In una dichiarazione della scorsa settimana, il vincitore della Coppa del Mondo 2014 ha dichiarato: “Questo incidente ha avuto un impatto maggiore su di me. L’impatto sul pubblico di riferimento viene spesso trascurato. Ora devo parlarne apertamente, sapendo che porterà a ulteriore misoginia e sessismo da parte di altri che condividono queste opinioni. Sono costretto a riguardarlo costantemente, il che causa ulteriore frustrazione e stress.
“Sono molto deluso da quello che è successo e dal risultato. Il sessismo e la misoginia esistono ancora nel rugby e devono essere sempre contrastati quando si verificano. La cosa più preoccupante è che il signor Smith rimane al potere. Ha accettato quello che è successo e si è scusato per aver reso pubbliche le sue opinioni ma non per averle sostenute.
“Purtroppo molte donne che lavorano nello sport continuano a essere criticate semplicemente per aver commentato, riferito, presentato, analizzato o condiviso opinioni. Non sono la prima a sperimentarlo e non sarò l’ultima. Troppo spesso questi commenti sono accettati come parte del lavoro. Non dovrebbero esserlo.
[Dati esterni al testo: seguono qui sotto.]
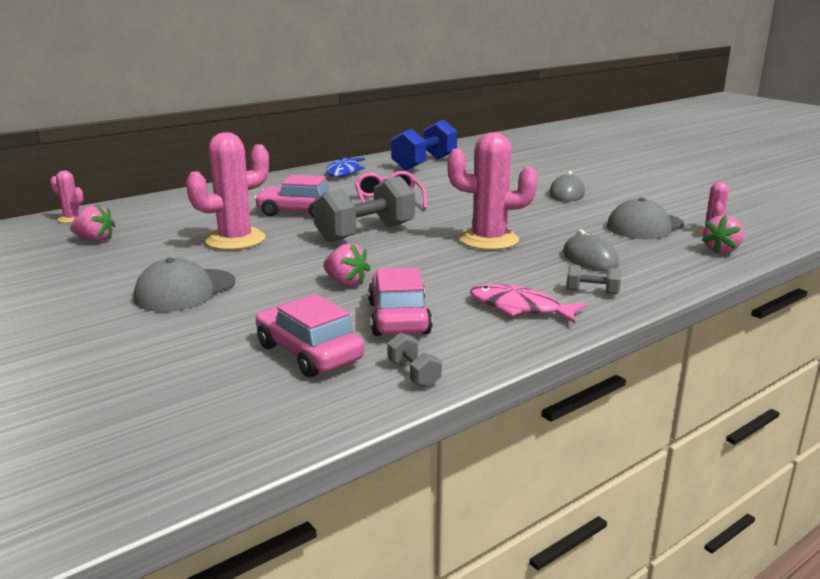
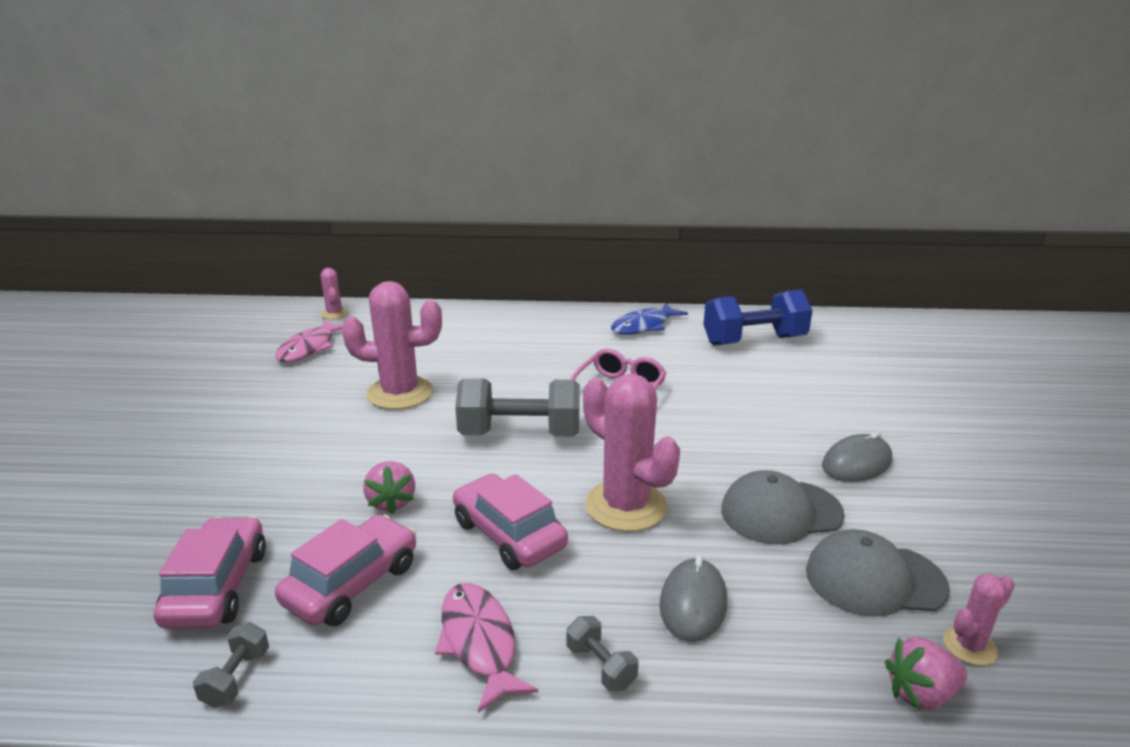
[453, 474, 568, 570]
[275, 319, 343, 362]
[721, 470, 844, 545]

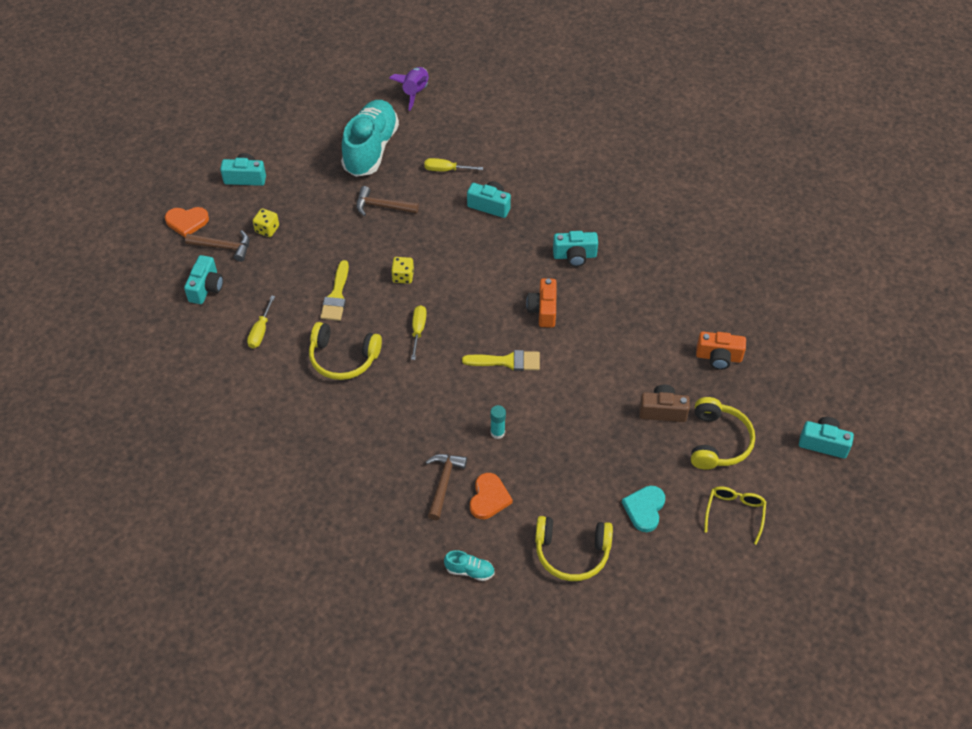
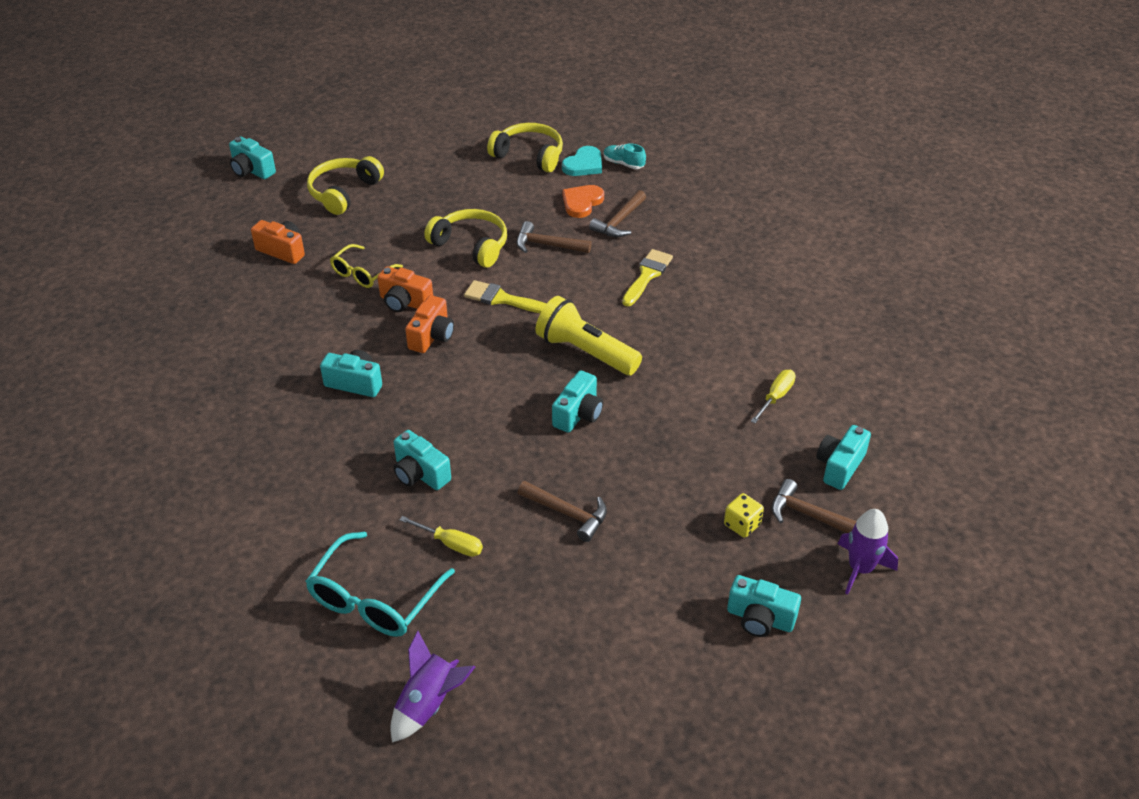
[341, 100, 399, 177] (first image)
[838, 509, 898, 595]
[552, 370, 603, 433]
[622, 249, 673, 306]
[536, 296, 642, 375]
[424, 209, 507, 268]
[639, 385, 690, 422] (first image)
[516, 221, 592, 253]
[562, 146, 602, 176]
[330, 244, 403, 288]
[377, 266, 433, 312]
[305, 532, 455, 637]

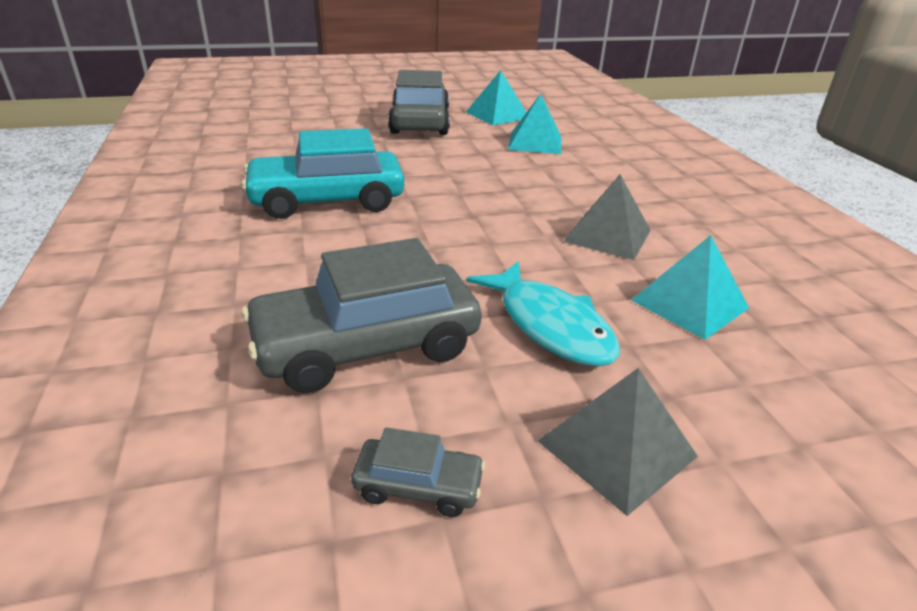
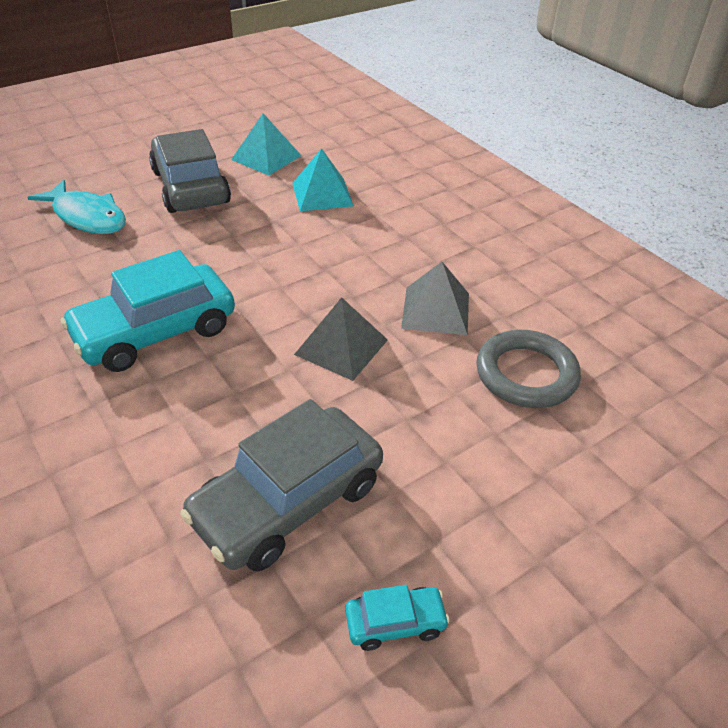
[476, 330, 581, 408]
[27, 180, 126, 234]
[294, 297, 388, 381]
[345, 585, 450, 651]

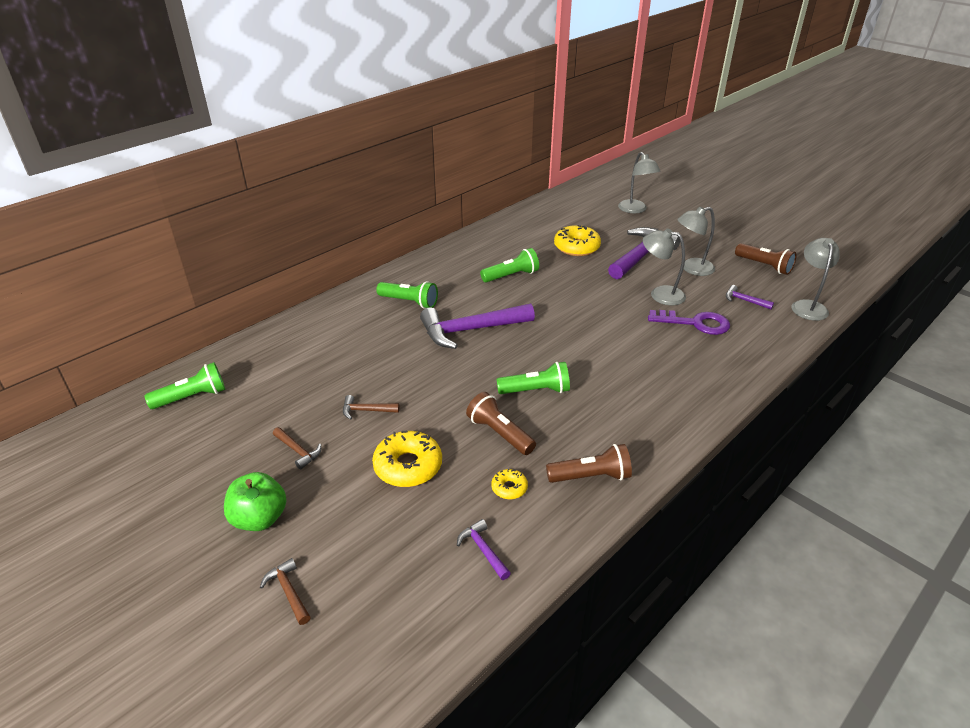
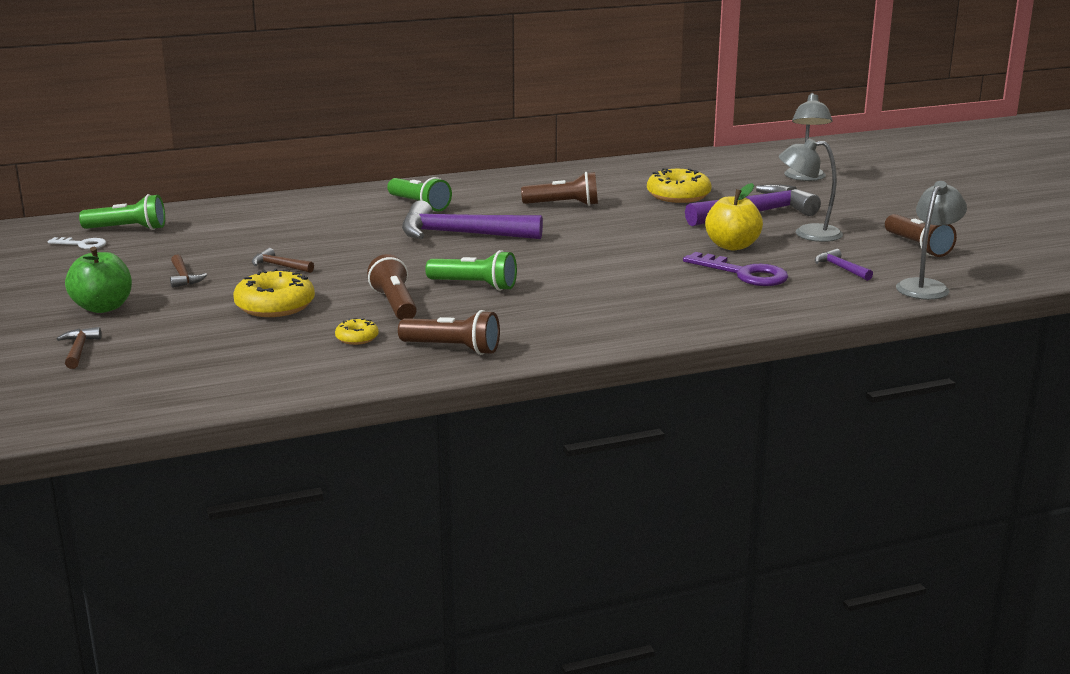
[705, 183, 763, 250]
[521, 172, 598, 206]
[457, 519, 511, 580] (first image)
[48, 237, 106, 249]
“Ho avuto l’onore di servire come consigliere della RFU per nove anni, rappresentando il calcio maschile e femminile. Sfortunatamente, questo incidente mi ricorda che il Consiglio della RFU è obsoleto e necessita di ammodernamento. Essere nominato consigliere non è una ricompensa per il tempo trascorso nel gioco. È una posizione di influenza e ha importanti responsabilità di leadership.
“Non sostengo che il signor Smith continui come membro del consiglio e credo che dovrebbe essere sostituito. E continuerò a parlare apertamente finché le donne e le ragazze nel rugby non dovranno più sopportare commenti dannosi e discriminatori.
Nelle sue scuse pubbliche, Smith ha detto: “Mi scuso dal profondo del mio cuore per il post su Facebook che è stato fatto sabato 14 marzo, non avrei dovuto condividere il mio punto di vista online e mi scuso se avesse offeso qualcuno. Una volta realizzato il mio errore di giudizio, ho immediatamente rimosso il post sabato sera/domenica mattina presto.
“Vi posso assicurare che non intendevo offendere e purtroppo ho commesso un errore di giudizio ostacolato da stress e ansia personali.”